I finished Slaughterhouse-Five today on my way across Jerusalem. One of the most finger-pointing themes of the book – relevant to me these days – is expressed in the following lines, by character Howard W. Campbell Jr., as he describes American prisoners of war compared to others.

“[Americans] were known everywhere to be the most self-pitying, least fraternal, and dirtiest of all… They were incapable of concerted action on their own behalf. They despised any leader from among their own number… on the grounds that he was no better than they were…” (pg 131)

Reading between the lines, I can’t help but agree with author Vonnegut in his description of the American sense of self. There is an awful lot of self pitying and individualism, to the point of selfishness. Very little of the collective. Not much is  bigger than your own self.
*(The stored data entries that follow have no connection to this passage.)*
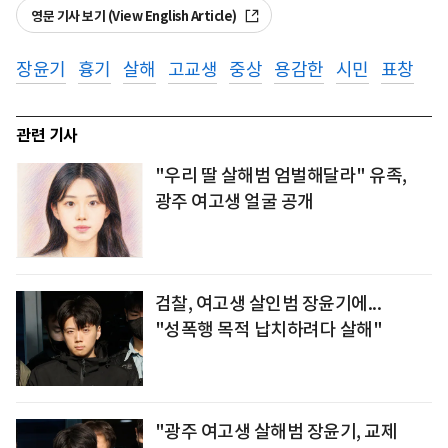
영문 기사 보기 (View English Article)
장윤기
흉기
살해
고교생
중상
용감한
시민
표창
관련 기사
"우리 딸 살해범 엄벌해달라" 유족,
광주 여고생 얼굴 공개
검찰, 여고생 살인범 장윤기에...
"성폭행 목적 납치하려다 살해"
"광주 여고생 살해범 장윤기, 교제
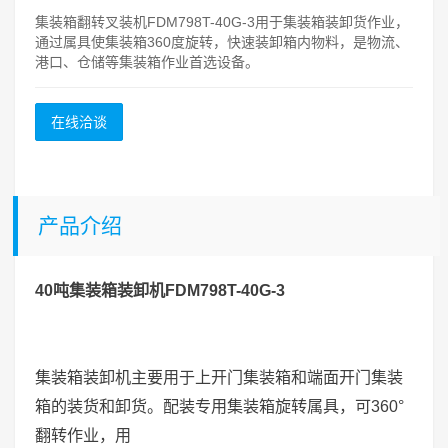
集装箱翻转叉装机FDM798T-40G-3用于集装箱装卸货作业，
通过属具使集装箱360度旋转，快速装卸箱内物料，是物流、
港口、仓储等集装箱作业首选设备。
在线洽谈
产品介绍
40吨集装箱装卸机FDM798T-40G-3
集装箱装卸机主要用于上开门集装箱和端面开门集装
箱的装货和卸货。配装专用集装箱旋转属具，可360°
翻转作业，用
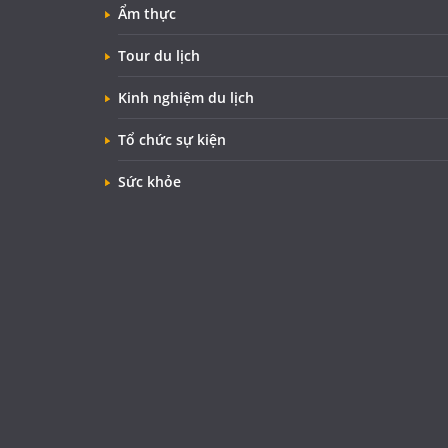
Ẩm thực
Tour du lịch
Kinh nghiệm du lịch
Tổ chức sự kiện
Sức khỏe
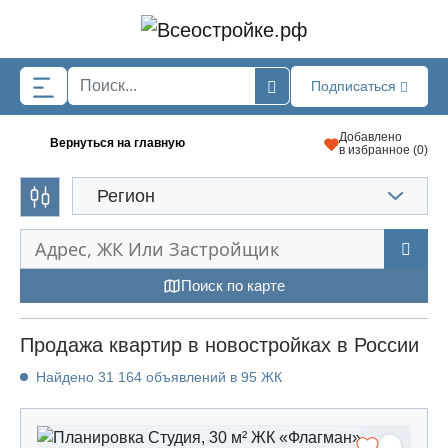
Skip to main content
Подписаться
Добавлено
Вернуться на главную
в избранное (
0
)
Регион
Поиск по карте
Продажа квартир в новостройках в России
Найдено 31 164 объявлений в 95 ЖК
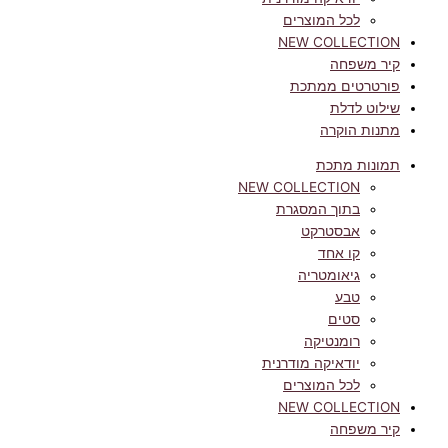
לכל המוצרים
NEW COLLECTION
קיר משפחה
פורטרטים ממתכת
שילוט לדלת
מתנות הוקרה
תמונות מתכת
NEW COLLECTION
בתוך המסגרת
אבסטרקט
קו אחד
גיאומטריה
טבע
סטים
רומנטיקה
יודאיקה מודרנית
לכל המוצרים
NEW COLLECTION
קיר משפחה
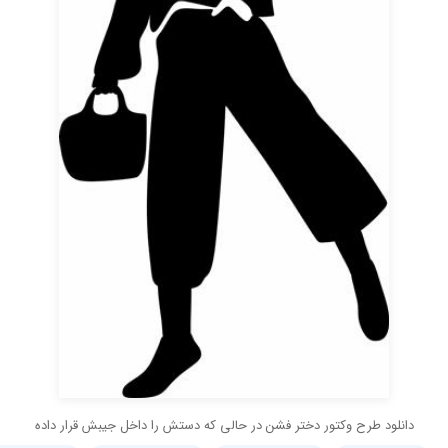
دانلود طرح وکتور دختر فشن در حالی که دستش را داخل جیبش قرار داده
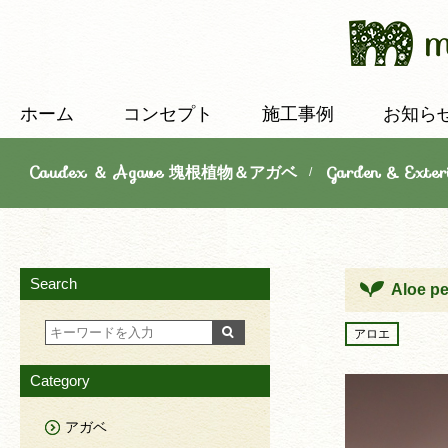
ホーム
コンセプト
施工事例
お知ら
Caudex ＆ Agave 塊根植物＆アガベ
Garden & E
/
Search
Aloe pe
アロエ
Category
アガベ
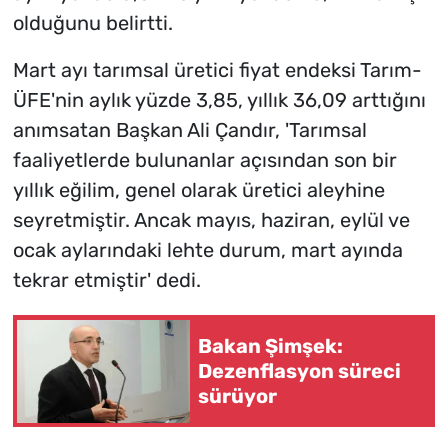
olduğunu belirtti.
Mart ayı tarımsal üretici fiyat endeksi Tarım-
ÜFE'nin aylık yüzde 3,85, yıllık 36,09 arttığını
anımsatan Başkan Ali Çandır, 'Tarımsal
faaliyetlerde bulunanlar açısından son bir
yıllık eğilim, genel olarak üretici aleyhine
seyretmiştir. Ancak mayıs, haziran, eylül ve
ocak aylarındaki lehte durum, mart ayında
tekrar etmiştir' dedi.
Bakan Şimşek:
Dezenflasyon süreci
sürüyor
I’m all for defining your own individuality, but also incorporating the collective that surrounds us.

The longer I’m here, outside the U.S. – away from that mentality – the more patient I’ve become, accepting and aware of the higher powers in my universe. I don’t feel that I’m owed anything; in fact, I feel lucky when given some kind of rite or favor. My work ethic has expanded from plain working hard to working hard as part of a greater society, where I must work hard for the greater good. I am responsible for myself, and when things don’t go my way – well, that’s just life.  

I appreciate what the last three years in Israel have taught me about my American self and my other-word self. I think that it’s when you step out of your self that you can truly realize what you are composed of.

And for now, I’m ok with what I’m finding.